Note that, for this to work, the records must be gathered with a stage attribute or a sex-stage attribute which shares the vocabulary used in the rule definition. E.g. The spider recording scheme has rules for stages 'Adult Male' and 'Adult Female' so a spider recording form should contain a sex-stage attribute offering those choices.

kitenetter commented 2 years ago

@JimBacon I'm not sure where this has got to - is there more work to do to enable the use of the stage terms for applying rules?

JimBacon commented 2 years ago

I believe the code on the warehouse would now support stage-related date ranges for PeriodWithinYear rule checks.

This issue is asking us to create rules which include life stage, notably for butterflies, and I have had fairly lengthy correspondence with Les Hill about doing this.
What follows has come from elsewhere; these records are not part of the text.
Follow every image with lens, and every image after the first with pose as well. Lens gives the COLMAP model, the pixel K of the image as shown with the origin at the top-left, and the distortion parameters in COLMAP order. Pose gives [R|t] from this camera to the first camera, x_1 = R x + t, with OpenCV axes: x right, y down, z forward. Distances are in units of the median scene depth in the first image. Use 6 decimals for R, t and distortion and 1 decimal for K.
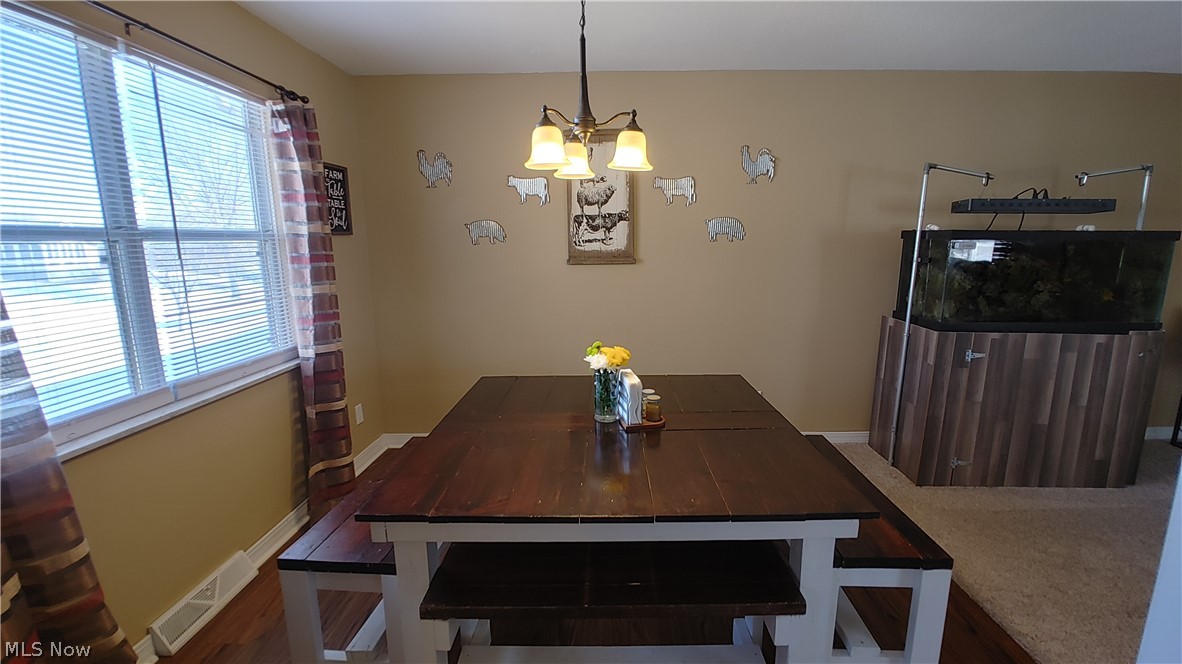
lens RADIAL K [[519.3, 0, 607.4], [0, 519.3, 341.5], [0, 0, 1]] dist [-0.031231, 0.002747]
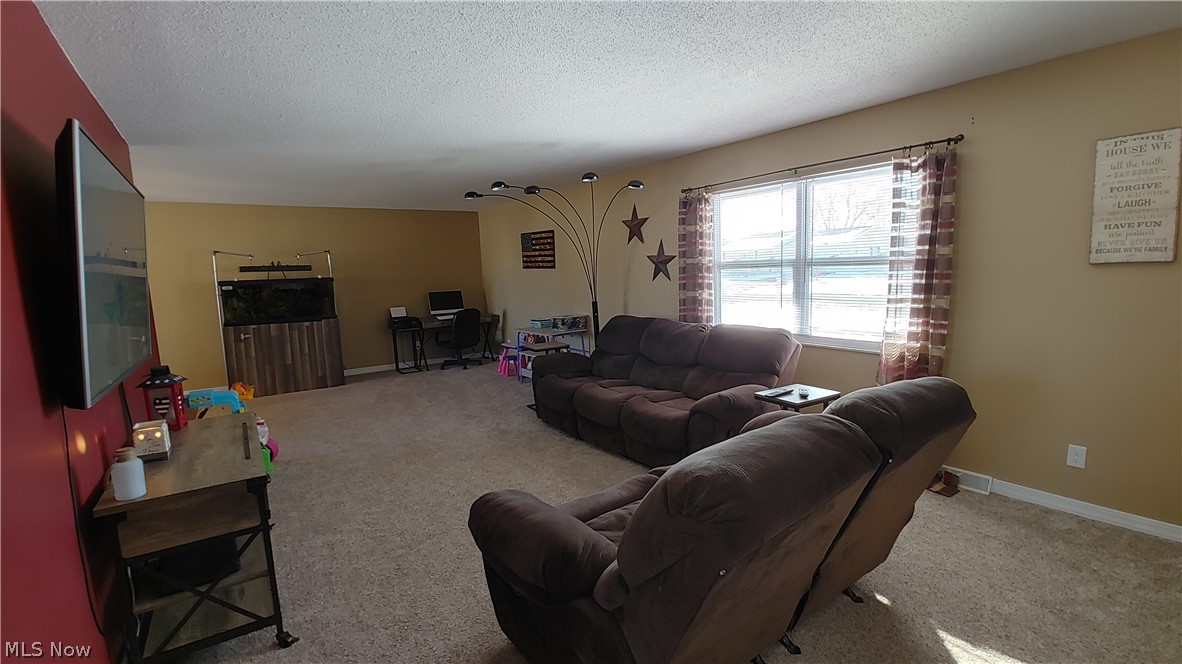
lens RADIAL K [[519.3, 0, 609.9], [0, 519.3, 339.5], [0, 0, 1]] dist [-0.031231, 0.002747]
pose [[0.794541, -0.100400, 0.598852, 0.617086], [0.140172, 0.989925, -0.020011, 0.294546], [-0.590810, 0.099841, 0.800610, -1.642484]]
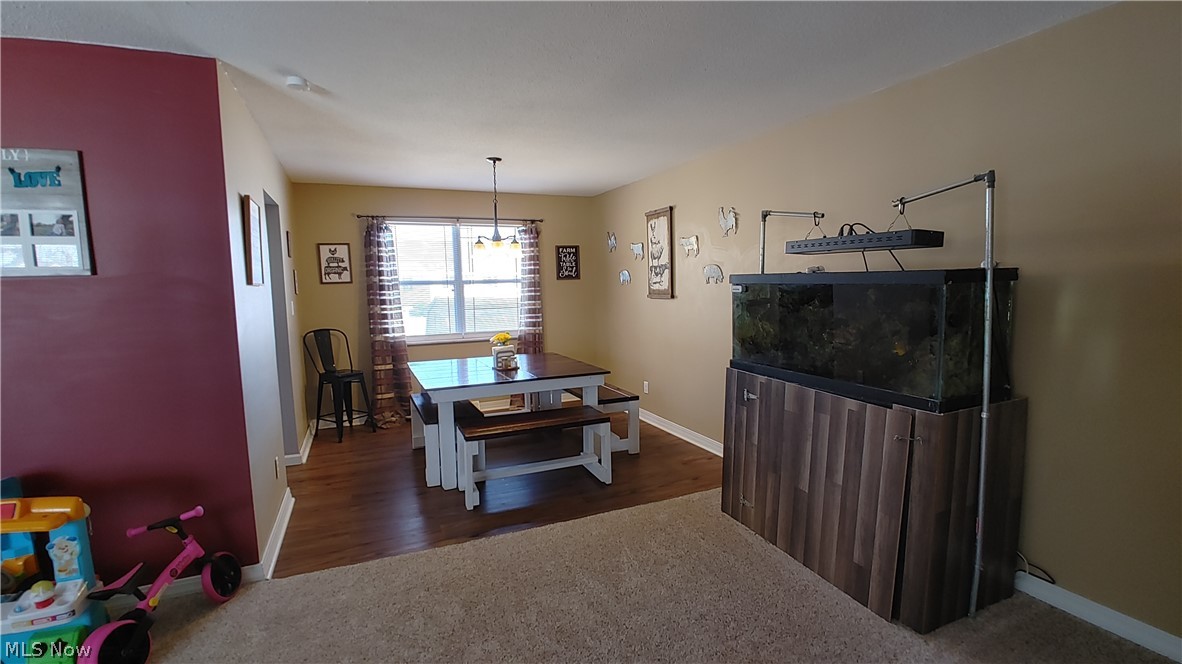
lens RADIAL K [[519.3, 0, 591.5], [0, 519.3, 340.9], [0, 0, 1]] dist [-0.031231, 0.002747]
pose [[0.422798, 0.102724, -0.900383, 1.438665], [-0.157498, 0.986764, 0.038622, -0.067651], [0.892433, 0.125479, 0.433380, 0.246081]]
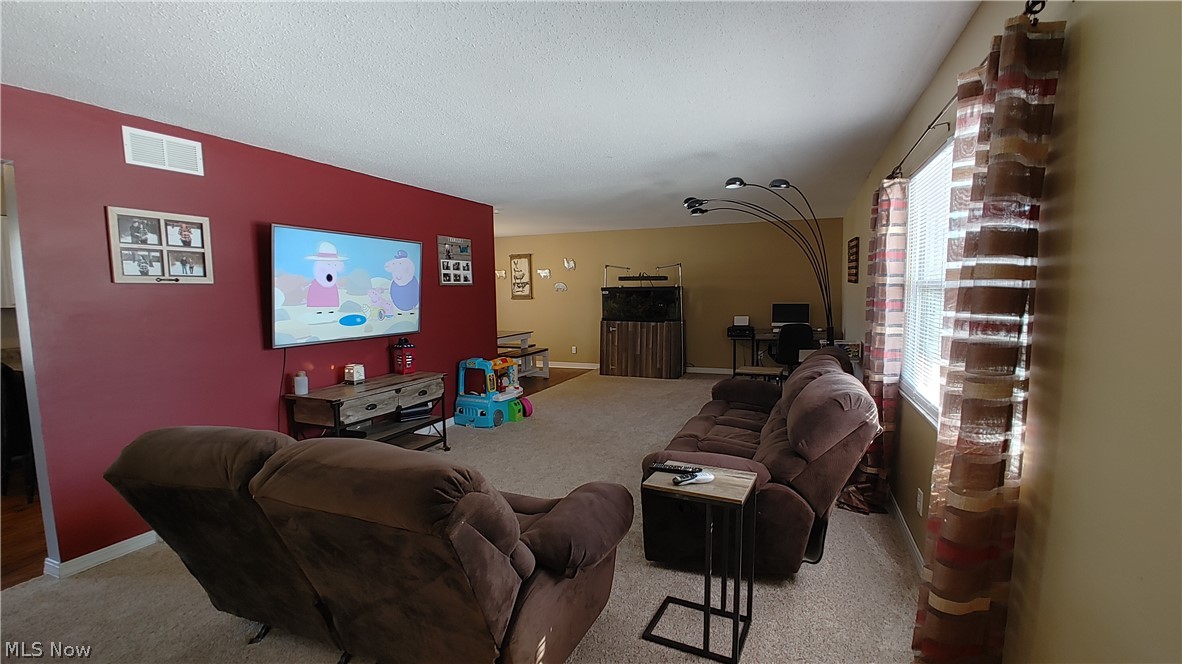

There were repercussions which were not immediately obvious.

One positive outcome of the work was that I did finally work out how to install the latest version of RecordCleaner and how to format rules and record files so that it would correctly apply rules with stages.

kitenetter commented 2 years ago

Not sure if I'm going over ground that @JimBacon and Les have already discussed, but to me it seems that the optimal behaviour would be:

I would want us to avoid putting green ticks against records that have no applicable rules, see #746

Realise that this isn't straightforward to achieve!

JimBacon commented 2 years ago

To date, we have constrained ourselves to replicating the behaviour of RecordCleaner and following the specification in https://data.nbn.org.uk/recordcleaner/documentation/NBNRecordCleanerRuleGuide.pdf as best we can understand it. I think your suggestion would take us away from that.

kitenetter commented 1 year ago

Agreed to revisit later in 2022 and to link with any NBN plans for a refresh of the Record Cleaner software.

JimBacon commented 1 year ago

I have reviewed the comments from 11th May above and they continue to describe the current status.